» **What you need to do**
Copy the data as given. No line may be skipped.

» **Available records**
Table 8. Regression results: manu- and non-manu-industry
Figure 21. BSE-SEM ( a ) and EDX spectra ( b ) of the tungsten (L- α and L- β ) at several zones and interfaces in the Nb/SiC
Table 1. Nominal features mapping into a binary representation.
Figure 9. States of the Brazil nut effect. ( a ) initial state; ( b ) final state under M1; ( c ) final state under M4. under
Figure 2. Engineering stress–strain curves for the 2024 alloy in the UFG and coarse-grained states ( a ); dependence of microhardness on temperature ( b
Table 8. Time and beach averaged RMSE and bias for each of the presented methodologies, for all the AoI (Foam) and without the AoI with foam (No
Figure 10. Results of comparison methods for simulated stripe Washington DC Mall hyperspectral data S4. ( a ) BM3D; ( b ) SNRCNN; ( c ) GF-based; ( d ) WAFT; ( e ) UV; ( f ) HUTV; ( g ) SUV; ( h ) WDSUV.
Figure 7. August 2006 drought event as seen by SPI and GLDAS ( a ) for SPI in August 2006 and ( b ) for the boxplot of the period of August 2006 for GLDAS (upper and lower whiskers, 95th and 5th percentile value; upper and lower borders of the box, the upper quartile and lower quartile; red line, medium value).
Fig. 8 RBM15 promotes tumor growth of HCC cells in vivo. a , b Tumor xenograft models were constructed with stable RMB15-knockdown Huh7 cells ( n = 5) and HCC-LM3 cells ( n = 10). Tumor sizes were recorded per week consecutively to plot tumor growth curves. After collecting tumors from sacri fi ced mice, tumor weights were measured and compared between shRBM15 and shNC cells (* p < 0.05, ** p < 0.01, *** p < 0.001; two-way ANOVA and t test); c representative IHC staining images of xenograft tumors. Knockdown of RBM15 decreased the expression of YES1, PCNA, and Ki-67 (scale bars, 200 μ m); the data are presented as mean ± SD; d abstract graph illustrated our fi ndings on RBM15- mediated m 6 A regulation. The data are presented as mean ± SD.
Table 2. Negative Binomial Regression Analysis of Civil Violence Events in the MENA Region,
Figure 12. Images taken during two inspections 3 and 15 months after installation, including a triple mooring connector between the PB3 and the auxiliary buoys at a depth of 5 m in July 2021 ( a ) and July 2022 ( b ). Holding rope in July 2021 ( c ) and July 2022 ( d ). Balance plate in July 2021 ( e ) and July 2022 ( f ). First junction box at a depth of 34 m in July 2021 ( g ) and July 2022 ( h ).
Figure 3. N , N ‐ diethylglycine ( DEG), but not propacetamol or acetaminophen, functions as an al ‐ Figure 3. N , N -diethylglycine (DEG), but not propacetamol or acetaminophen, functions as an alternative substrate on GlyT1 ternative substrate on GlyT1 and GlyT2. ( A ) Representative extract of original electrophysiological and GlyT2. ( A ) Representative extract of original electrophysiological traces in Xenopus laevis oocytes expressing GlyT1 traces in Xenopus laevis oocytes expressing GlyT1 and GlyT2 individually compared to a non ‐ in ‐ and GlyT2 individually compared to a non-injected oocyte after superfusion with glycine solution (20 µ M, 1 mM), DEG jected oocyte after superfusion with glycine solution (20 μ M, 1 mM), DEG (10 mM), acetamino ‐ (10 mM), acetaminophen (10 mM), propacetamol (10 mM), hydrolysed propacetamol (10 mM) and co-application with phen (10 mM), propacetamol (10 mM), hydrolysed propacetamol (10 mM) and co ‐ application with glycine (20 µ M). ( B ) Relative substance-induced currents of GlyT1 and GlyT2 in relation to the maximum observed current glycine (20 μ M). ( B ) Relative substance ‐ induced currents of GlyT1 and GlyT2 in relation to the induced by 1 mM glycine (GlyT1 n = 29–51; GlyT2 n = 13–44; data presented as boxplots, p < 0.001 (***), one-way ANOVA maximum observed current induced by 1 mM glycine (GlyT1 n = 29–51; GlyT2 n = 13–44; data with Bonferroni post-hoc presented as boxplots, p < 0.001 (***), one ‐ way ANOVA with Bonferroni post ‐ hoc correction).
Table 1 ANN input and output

» **Exercise response**
Table 8. Regression results: manu- and non-manu-industry
Figure 21. BSE-SEM ( a ) and EDX spectra ( b ) of the tungsten (L- α and L- β ) at several zones and interfaces in the Nb/SiC
Table 1. Nominal features mapping into a binary representation.
Figure 9. States of the Brazil nut effect. ( a ) initial state; ( b ) final state under M1; ( c ) final state under M4. under
Figure 2. Engineering stress–strain curves for the 2024 alloy in the UFG and coarse-grained states ( a ); dependence of microhardness on temperature ( b
Table 8. Time and beach averaged RMSE and bias for each of the presented methodologies, for all the AoI (Foam) and without the AoI with foam (No
Figure 10. Results of comparison methods for simulated stripe Washington DC Mall hyperspectral data S4. ( a ) BM3D; ( b ) SNRCNN; ( c ) GF-based; ( d ) WAFT; ( e ) UV; ( f ) HUTV; ( g ) SUV; ( h ) WDSUV.
Figure 7. August 2006 drought event as seen by SPI and GLDAS ( a ) for SPI in August 2006 and ( b ) for the boxplot of the period of August 2006 for GLDAS (upper and lower whiskers, 95th and 5th percentile value; upper and lower borders of the box, the upper quartile and lower quartile; red line, medium value).
Fig. 8 RBM15 promotes tumor growth of HCC cells in vivo. a , b Tumor xenograft models were constructed with stable RMB15-knockdown Huh7 cells ( n = 5) and HCC-LM3 cells ( n = 10). Tumor sizes were recorded per week consecutively to plot tumor growth curves. After collecting tumors from sacri fi ced mice, tumor weights were measured and compared between shRBM15 and shNC cells (* p < 0.05, ** p < 0.01, *** p < 0.001; two-way ANOVA and t test); c representative IHC staining images of xenograft tumors. Knockdown of RBM15 decreased the expression of YES1, PCNA, and Ki-67 (scale bars, 200 μ m); the data are presented as mean ± SD; d abstract graph illustrated our fi ndings on RBM15- mediated m 6 A regulation. The data are presented as mean ± SD.
Table 2. Negative Binomial Regression Analysis of Civil Violence Events in the MENA Region,
Figure 12. Images taken during two inspections 3 and 15 months after installation, including a triple mooring connector between the PB3 and the auxiliary buoys at a depth of 5 m in July 2021 ( a ) and July 2022 ( b ). Holding rope in July 2021 ( c ) and July 2022 ( d ). Balance plate in July 2021 ( e ) and July 2022 ( f ). First junction box at a depth of 34 m in July 2021 ( g ) and July 2022 ( h ).
Figure 3. N , N ‐ diethylglycine ( DEG), but not propacetamol or acetaminophen, functions as an al ‐ Figure 3. N , N -diethylglycine (DEG), but not propacetamol or acetaminophen, functions as an alternative substrate on GlyT1 ternative substrate on GlyT1 and GlyT2. ( A ) Representative extract of original electrophysiological and GlyT2. ( A ) Representative extract of original electrophysiological traces in Xenopus laevis oocytes expressing GlyT1 traces in Xenopus laevis oocytes expressing GlyT1 and GlyT2 individually compared to a non ‐ in ‐ and GlyT2 individually compared to a non-injected oocyte after superfusion with glycine solution (20 µ M, 1 mM), DEG jected oocyte after superfusion with glycine solution (20 μ M, 1 mM), DEG (10 mM), acetamino ‐ (10 mM), acetaminophen (10 mM), propacetamol (10 mM), hydrolysed propacetamol (10 mM) and co-application with phen (10 mM), propacetamol (10 mM), hydrolysed propacetamol (10 mM) and co ‐ application with glycine (20 µ M). ( B ) Relative substance-induced currents of GlyT1 and GlyT2 in relation to the maximum observed current glycine (20 μ M). ( B ) Relative substance ‐ induced currents of GlyT1 and GlyT2 in relation to the induced by 1 mM glycine (GlyT1 n = 29–51; GlyT2 n = 13–44; data presented as boxplots, p < 0.001 (***), one-way ANOVA maximum observed current induced by 1 mM glycine (GlyT1 n = 29–51; GlyT2 n = 13–44; data with Bonferroni post-hoc presented as boxplots, p < 0.001 (***), one ‐ way ANOVA with Bonferroni post ‐ hoc correction).
Table 1 ANN input and output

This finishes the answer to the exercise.